One law firm to seize the opportunities offered by this function is Clifford Chance. Michael Smyth, head of public policy, says: “Law firms act as facilitators, and it is right that we should develop our role to offer a much wider range of different products to our clients.”
One of the events that acted as a catalyst to this process was Hillary Clinton’s response to the £3.3 billion takeover of P&O by Dubai Ports World. A deal that should have run smoothly was almost derailed because Clinton — along with other US politicians — raised concerns about the potential security risk of having ports in the United States under foreign ownership. Fresh-fields Bruckhaus Deringer brokered a compromise — that Dubai Ports would sell on P&O Ports America, which it did, last December — and the deal went ahead.
Smyth believes that this event “provided a much-needed wake-up call to both lawyers and bankers of the importance of politics to international cross-border mergers and acquisitions”.
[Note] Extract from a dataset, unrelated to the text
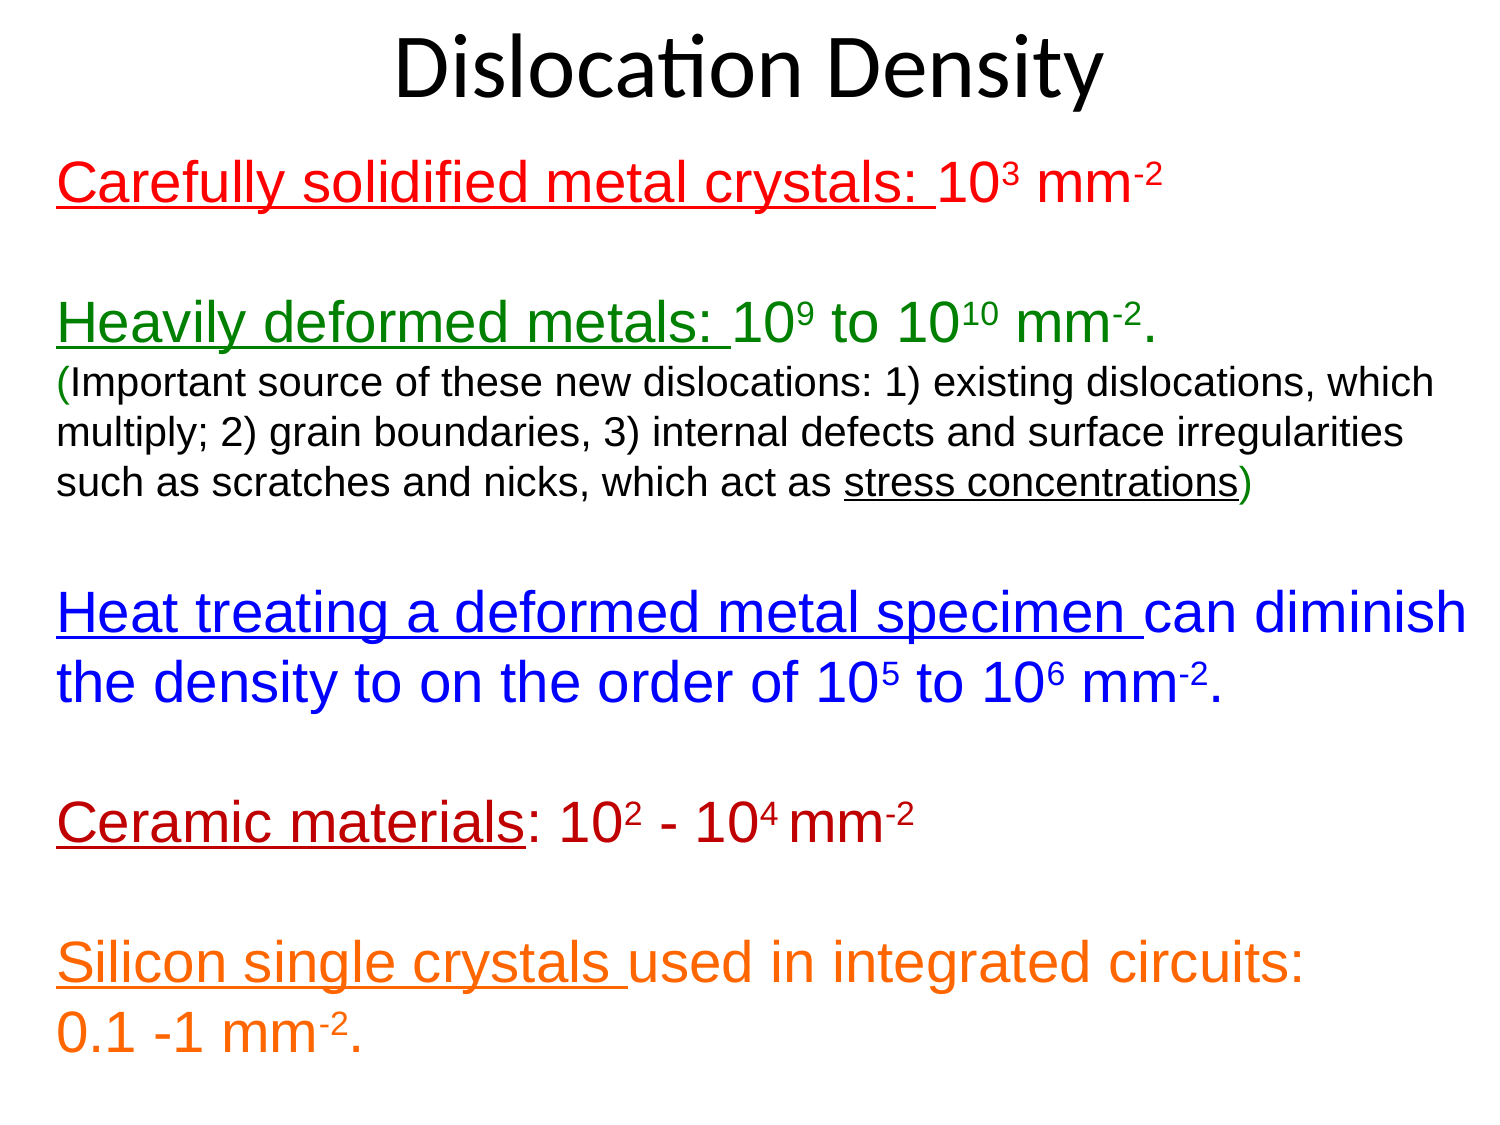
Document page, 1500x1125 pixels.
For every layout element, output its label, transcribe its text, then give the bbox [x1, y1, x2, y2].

title Dislocation Density [74, 0, 1426, 126]
text_box Carefully solidified metal crystals: 103 mm-2 Heavily deformed metals: 109 to 1010 mm-2. (Important source of these new dislocations: 1) existing dislocations, which multiply; 2) grain boundaries, 3) internal defects and surface irregularities such as scratches and nicks, which act as stress concentrations) Heat treating a deformed metal specimen can diminish the density to on the order of 105 to 106 mm-2. Ceramic materials: 102 - 104 mm-2 Silicon single crystals used in integrated circuits: 0.1 -1 mm-2. [41, 137, 1500, 1072]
In the past, lawyers have often shied away from getting their hands dirty with the political aspects of this type of cross-border transactional work. “Previously, to be seen to be leading the policy debate would have been considered both dangerous and inappropriate,” Smyth says. “However, it is often now in our clients’ best interests for Clifford Chance to be seen to be leading the debate, and not to be afraid of being seen as opinionated.”
The commercial benefits to firms that offer their clients a wider range of services seem clear. However, according to Smyth, further benefits arise from a change of role for the lawyers themselves: “This kind of change encourages lawyers to climb out of their silos and become more like Victorian men of affairs.”
The opportunities created by governmental interference look set to continue. One area where this is apparent is in the European energy market. The deadline for the full liberalisation of Europe’s energy markets is this July and governments are likely to attempt to try to use it to bolster support for their “national champions”. They are likely to be engaging in interventions of the type seen last year in France with the £5.4 billion merger of Suez and Gaz de France (GDF). This was essentially engineered by the French Government as a preemptive way of blocking a hostile takeover bid from Enel, the Italian energy company.
Not surprisingly, given the sums involved, such cross-border takeovers can create tensions between governments. As well as the vodka wars there is the continuing row over the proposed £18 billion takeover of Endesa, the Spanish energy firm, by the German company E.ON. The commission and World Trade Organisation are often little more than spectators at the disputes.
It seems certain that the changes to the way in which international law firms go about their business will continue long after the hangover from the vodka wars has subsided.